OpenStack on the other hand is a monstrous mess of poorly written crap. I've installed all 3, multiple times for giggles cause I like creating a 'perfect' setup for my hardware. I can literally go from nothing to fully functional vSphere or RHEV setup in a day. I wouldn't even want to think about considering installing OpenStack without the ansible scripts I spent weeks tweaking to make the OpenShift ansible actually work.
Sorry Shuttleworth, unless you've conjured a miracle no one but large providers are going to fuck with OpenStack, its WAY too much effort for something that isn't really that great. I personally prefer VMware, but its damn expensive. oVirt (RHEV upstream) beats the pants off OpenStack, provides most of the functionality of VMware with only slightly more effort than the 'next next next' VMware installers.
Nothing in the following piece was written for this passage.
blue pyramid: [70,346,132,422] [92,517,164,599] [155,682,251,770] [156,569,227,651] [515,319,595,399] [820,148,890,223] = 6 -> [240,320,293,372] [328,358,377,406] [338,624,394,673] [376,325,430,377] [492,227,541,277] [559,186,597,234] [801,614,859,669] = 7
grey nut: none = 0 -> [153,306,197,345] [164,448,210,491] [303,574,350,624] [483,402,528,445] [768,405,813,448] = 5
Persistent Volume manager for Kubernetes - https://github.com/dwimsey/openshift-pvmanager
oVirt needs native CEPH not with cinder or iscsi wrappers
the libvirt part does it.
VM Ware is the SAP/Oracle of the move towards virtualization. That Ubuntu is cheaper is no big surprise.
However, Ubuntu by no means is cheapest . Alpine and Docker seem to be that right now. We're quickly moving into that territory where OS and Platform are a basic commodity, sold by utilities like water and electricity. ... Which is why, curiously enough, MS is making a lot of not most of its cloud revenue with Linux on Azure.
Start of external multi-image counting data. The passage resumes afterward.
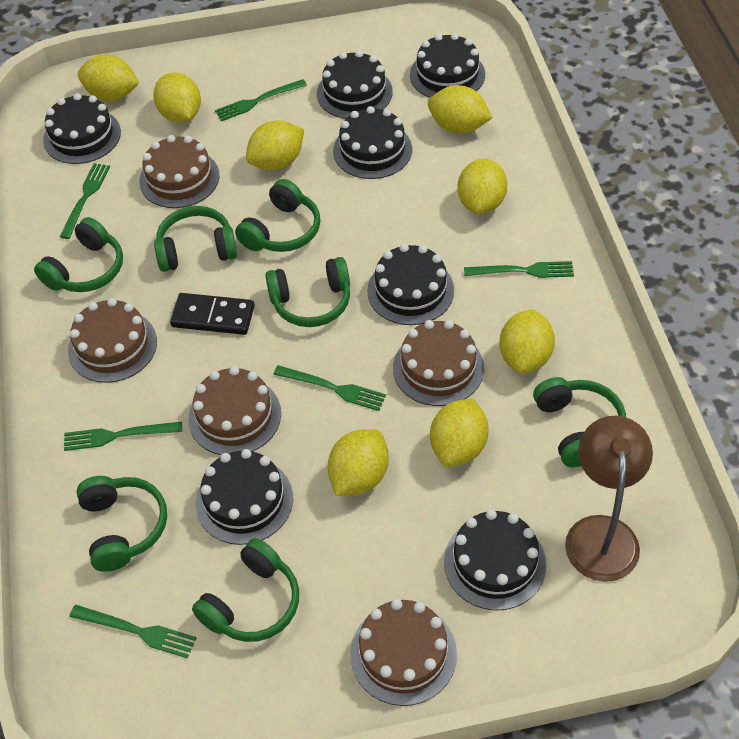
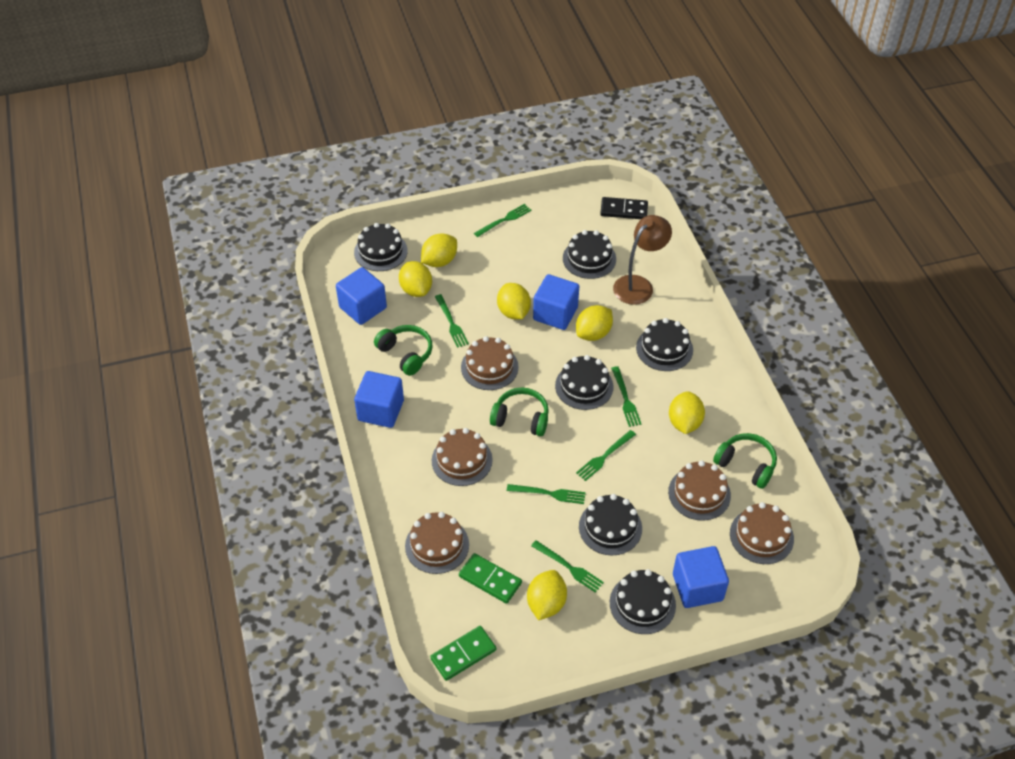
black cake: [43,93,121,164] [196,449,293,545] [317,50,393,119] [333,106,412,179] [367,244,454,325] [410,33,485,98] [444,509,546,611] = 7 -> [354,223,408,271] [555,355,613,410] [563,230,616,279] [579,494,642,555] [610,569,676,634] [636,318,693,371] = 6
blue cube: none = 0 -> [336,267,387,325] [354,371,404,428] [533,274,579,330] [673,546,729,608] = 4
green domino: none = 0 -> [430,626,496,681] [459,553,522,604] = 2
green headphones: [34,217,123,292] [76,476,167,572] [154,206,237,272] [192,538,299,642] [235,179,321,252] [265,257,350,327] [533,377,626,467] = 7 -> [374,325,432,376] [490,388,549,436] [713,433,777,489] = 3
yellow lemon: [78,55,139,101] [153,73,201,123] [246,120,304,171] [328,429,389,496] [428,85,493,134] [430,398,489,467] [457,159,507,214] [499,309,555,374] = 8 -> [399,261,432,297] [421,233,457,267] [497,283,531,320] [527,570,567,620] [576,305,613,341] [669,391,705,434] = 6

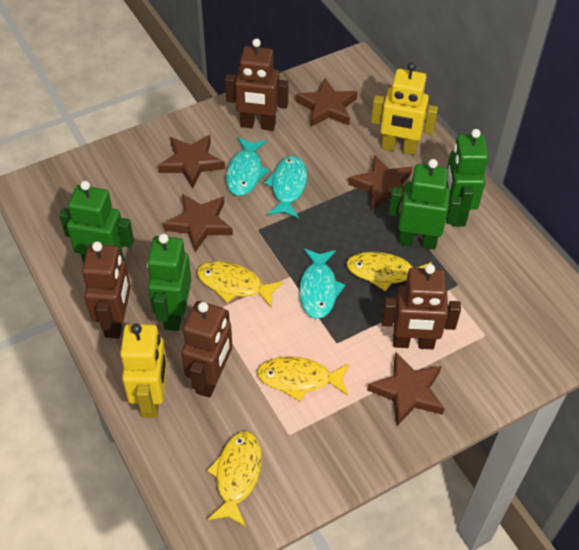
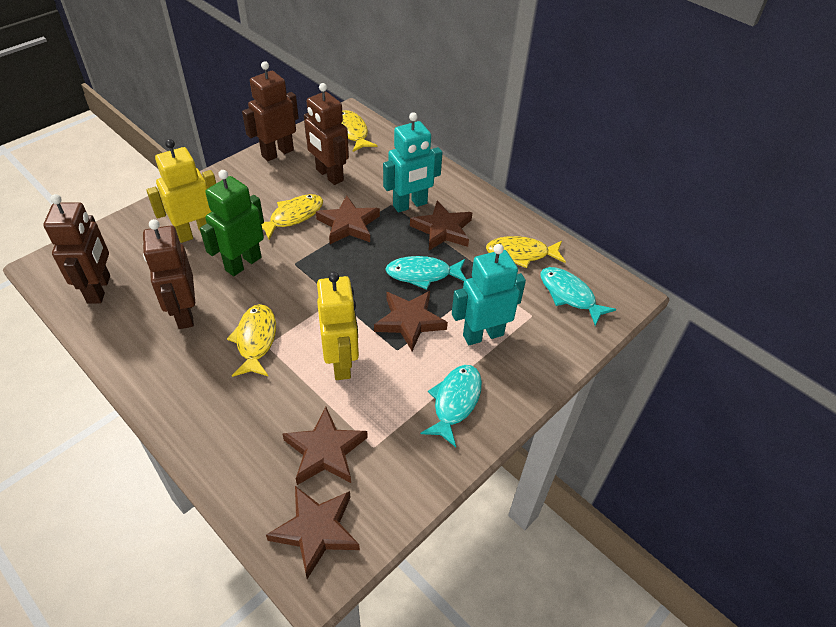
green robot: [59,181,134,264] [147,234,191,331] [388,159,462,250] [447,129,489,226] = 4 -> [200,170,264,276] = 1
turquoise robot: none = 0 -> [383,112,443,213] [452,244,526,345] = 2

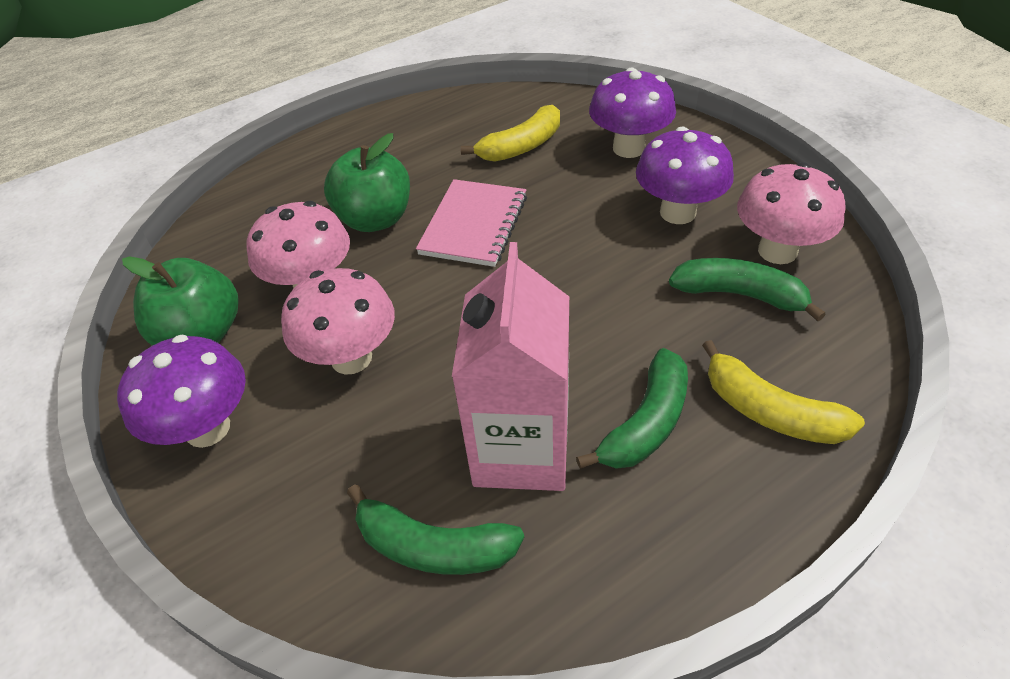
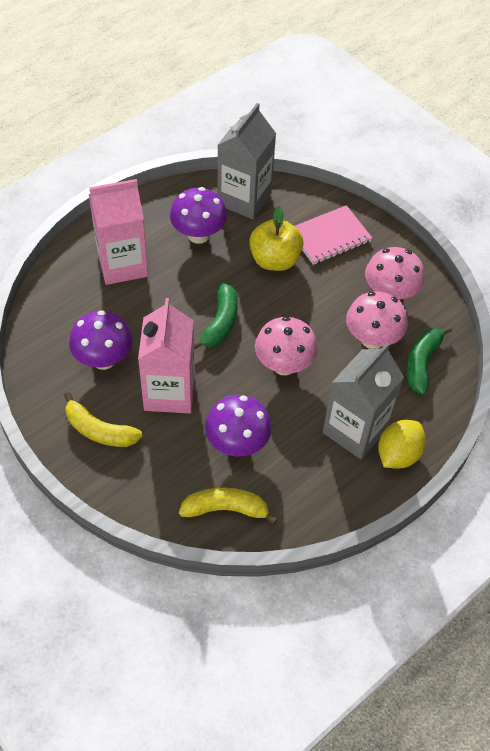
green apple: [122,256,239,346] [324,133,410,232] = 2 -> none = 0
green banana: [347,484,524,575] [576,348,688,469] [669,258,826,321] = 3 -> [194,283,238,350] [407,326,452,395] = 2
grey carton: none = 0 -> [217,103,276,219] [323,343,404,459] = 2
pink carton: [452,242,569,491] = 1 -> [89,179,148,285] [138,298,195,413] = 2
yellow apple: none = 0 -> [249,206,304,271] = 1
yellow lemon: none = 0 -> [378,420,426,469] = 1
Canonical is well positioned for this market transition because they aren't as much entrenched in traditional IT services. Wether they can leverage this advantage over RH and VMWare is another issue.
We suffer more in our imagination than in reality. - Seneca
Really depends though. These days if you're able to start from the ground up and containerise everything, and it's all your own stuff so cross-container isolation is less of a concern? Sure. And if you can manage it, I can see how this is a much nicer place to be!
(If it's all your own stuff, things like Spectre are much less of a concern as you can presume you are not trying to attack yourself.)
If you're in a situation where you had to run SQL Server on Windows and who knows what else other random things to support systems running since 1995? Or other applications will take vastly more effort to containerise than to simply install and run a conventional hypervisor? That's when you need real virtualisation.
What are you on about? Clearly SUSE/openSUSE have them both beat! *g*
Agreed about RH though. I wish more people would realize what all this PulseAudio, Systemd, firewalld and the other kinds of various shit we get shoved at us from RH is really about. It's not about them being helpful, solving any problems for the rest of us, or that it's better in any quantitative form. It's all about making RH different, so they can invalidate the knowledge out there about UNIX in general and Linux specifically, so they can sell "support" and training courses and certifications, which is where their money is.
RH is a scam, and it's a detriment to us all.